A headline in a recent article in this paper reads: “DEO: 860 illiterate children join secondary schools.” These pupils passed their national Standard Seven exams last year in Bunda district and were selected to join public secondary schools in the district. The 860 students can neither read nor write. The question here again is how then did they pass their national exams if they can not write or read?

Could the exams have leaked and they simply were able to cram the multiple choice questions’ answers? Even if they did, how can someone who can not read or write use a leaked paper in the first place? If someone did the exams for these pupils, then that person is lacking upstairs. For how can you ‘help’ a person who can not read or write? The doctor’s example above speaks volumes!

And how about those who marked the exams? Didn’t they take note?

Okay. Some of our children complete education sans education. Who should we point an accusing finger at then? The teachers? Yes. The 860 pupils’ teachers for example take the biggest share of the blame. Only the teachers know how these children went up to Standard Seven as illiterate as they were.

The Bunda District Education Officer (DEO), Rabani Bituro, mentions a shortage of teachers as one of the reasons. This is very true! We have heard of schools with only one teacher who serves both as the head teacher and the teacher for the whole school at the same time.

In such cases, where a school is run by only one teacher or three teachers, it is very likely to have pupils who complete their education sans education. And the single teacher in the school can not be blamed. In schools with at least many teachers (very few schools have enough teachers), it is possible to have children who complete school as illiterate as they came in given the number of pupils a single teacher has to handle in a class.

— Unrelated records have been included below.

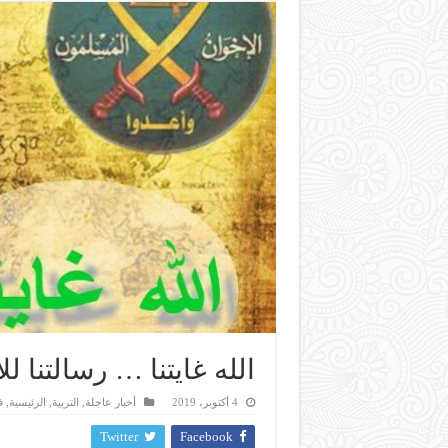
الله غايتنا … رسالتنا لل
4 أكتوبر، 2019
أخبار عاجلة
,
التربية
,
الرئيسية
,
ف
Twitter
Facebook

In many schools, overcrowded classrooms are a common sight. Instead of having the standard number of 45 pupils in a class, some classes accommodate more than a hundred pupils. This makes it difficult for a teacher to deal with individual pupils.

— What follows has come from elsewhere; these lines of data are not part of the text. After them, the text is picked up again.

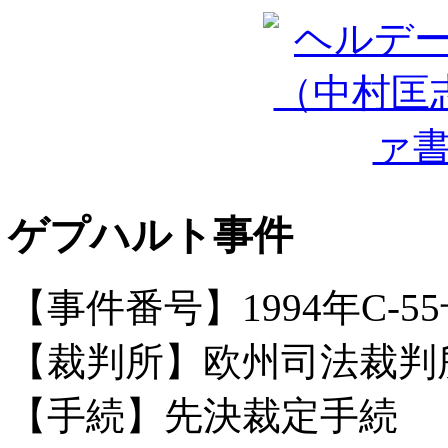
ゲプハルト事件
【事件番号】1994年C-5
【裁判所】欧州司法裁判
【手続】先決裁定手続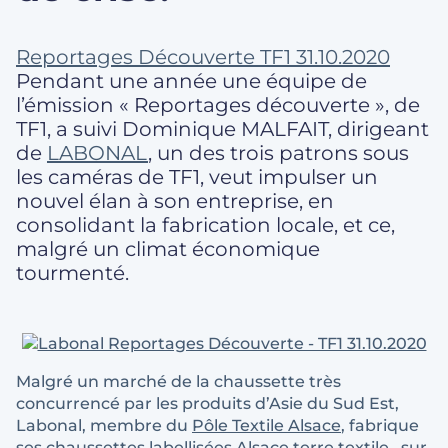
Reportages Découverte TF1 31.10.2020
Pendant une année une équipe de
l’émission « Reportages découverte », de
TF1, a suivi Dominique MALFAIT, dirigeant
de
LABONAL
, un des trois patrons sous
les caméras de TF1, veut impulser un
nouvel élan à son entreprise, en
consolidant la fabrication locale, et ce,
malgré un climat économique
tourmenté.
Malgré un marché de la chaussette très
concurrencé par les produits d’Asie du Sud Est,
Labonal, membre du
Pôle Textile Alsace
, fabrique
ses chaussettes labellisées
Alsace terre textile
, sur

In such circumstances, the normally unmotivated teachers concentrate only on the smart pupils. The same can be expected when it comes to marking exercise books. I visited a primary school in Temeke recently and found a teacher with a heap of exercise books to mark. She admitted it was a hard task and my worry was whether she marked all of them, about 120, as required. We all know what happens when we have too much work to do and we are already tired! We can’t blame teachers here.

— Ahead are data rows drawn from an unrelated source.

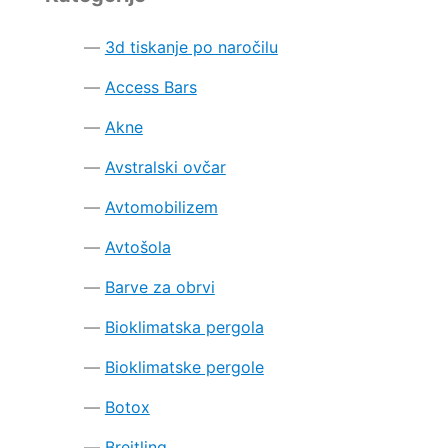
3d tiskanje po naročilu
Access Bars
Akne
Avstralski ovčar
Avtomobilizem
Avtošola
Barve za obrvi
Bioklimatska pergola
Bioklimatske pergole
Botox
Breitling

If parents were keen, they would notice unmarked exercise books or those marked wrongly. And they would make follow-up, and who knows, a solution would be sought in the long run. This is where parents take their own share of the blame. Very few follow-up on their children’s education.

During the Uwezo assessment, it was discovered that most parents never bother to look at their children’s exercise books, let alone help them with homework.

Some parents are said to have been shocked themselves to find out during the Uwezo assessment that their children could not read or write.

As a parent, I know how busy we can be trying to make ends meet. But education experts say this should not be an excuse. We need to include our children in our busy schedules. We need to set aside time to monitor their progress in school. Look at their exercise books everyday, take time to help them where necessary, make sure they do their homework and encourage them to revise.

As parents, we are also advised to visit our children’s schools to find out their progress. You will agree with me that very few parents do this, if any at all.

The government too has a role to play in this serious issue of having children who go to school but leave without learning anything after having spent seven years in school. I hope the ministry of education is taking the necessary measures to tackle this problem.

Like the Uwezo report concludes, we all have a role to play to revise the trend! It’s never too late.